S.B. 374, one of the most controversial — and dramatic — bills in Nevada’s legislature this year, is now law. The bill requires utilities to offer net metering to customers who install eligible systems until the aggregate capacity of accepted or approved completed applications for net metering equals 235 MW. After that limit is reached, utilities must offer net metering in accordance with a new tariff submitted on or before July 31, 2015, and approved by the Public Utilities Commission (PUC) on or before December 31, 2015. In reviewing such tariffs, the PUC is authorized to: (1) establish one or more rate classes for customer-generators; (2) establish terms and conditions for customer-generator participation in net metering, including enrollment limitations; (3) after the tariffs are adopted, close the new tariff to new customer-generators; and (4) allow utilities to set “just and reasonable” rates and charges to prohibit cost-shifting from net metering customers to other customers.

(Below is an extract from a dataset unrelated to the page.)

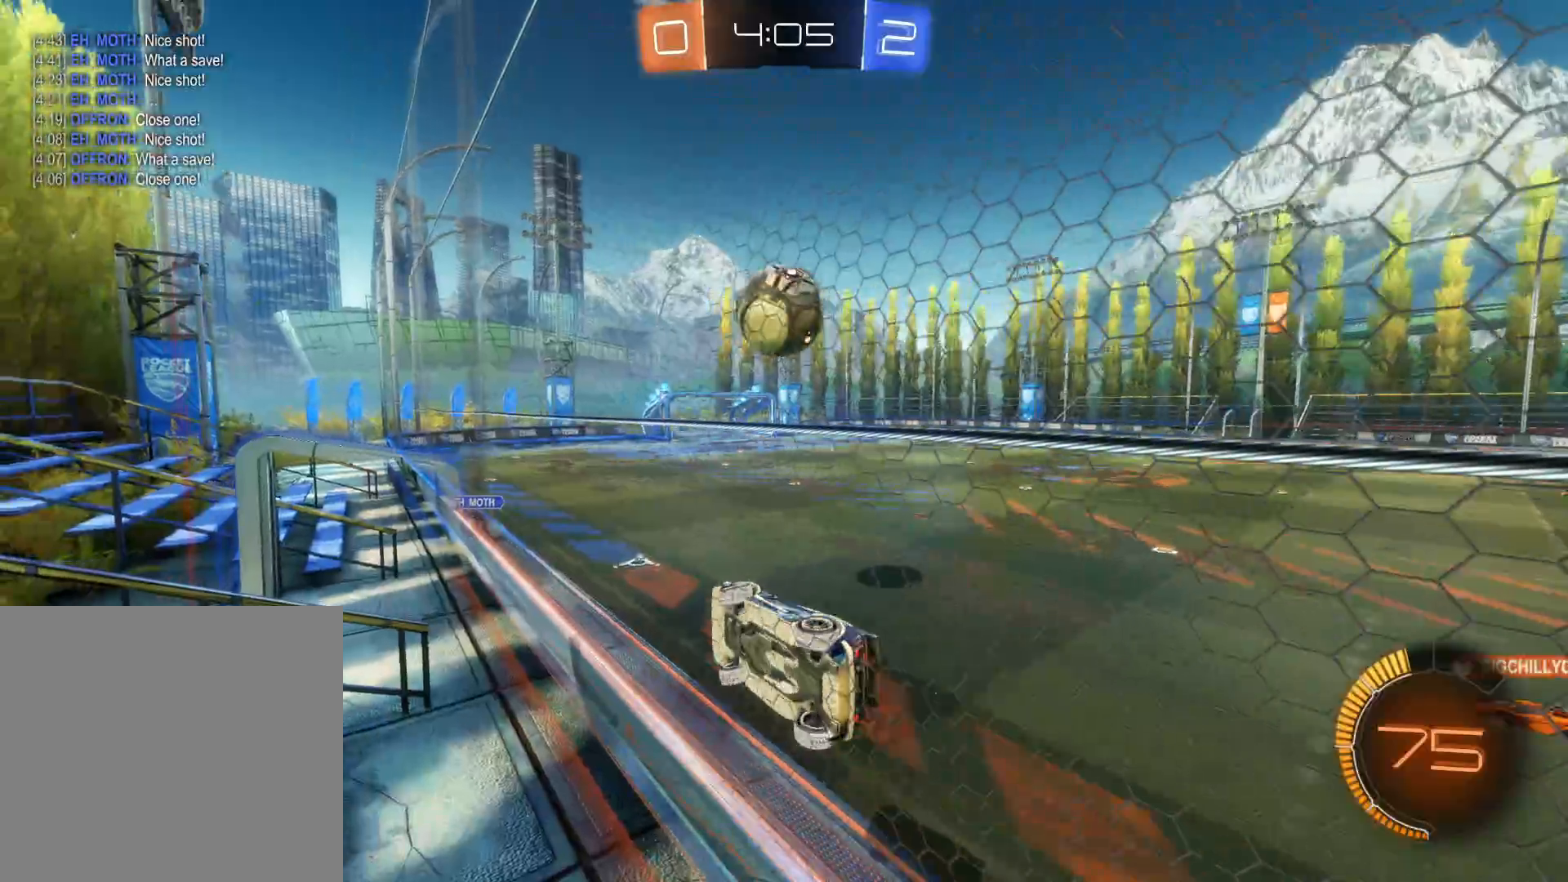
{"buttons": ["R2"], "left_stick": "center", "right_stick": "center", "events": [[266, "left_stick", "center"]]}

S.B. 374 removes, for net metering customers, an existing prohibition against utilities from revising schedules or imposing any rates on residential customers based on the time of use. It also requires utilities’ triennial resource plans to include DG deployment within a required low-carbon intensity scenario, an analysis of the effects of net metering on the reliability of utilities’ distribution systems, and the costs (to utilities) to provide electric service to all customers.
Net metering tariffs approved by the PUC under S.B. 374 may not take effect until after the date on which the 235-MW capacity requirement is met. If the PUC does not approve the required tariff by December 31, 2015, then beginning on January 1, 2016, utilities must offer net metering under the current law.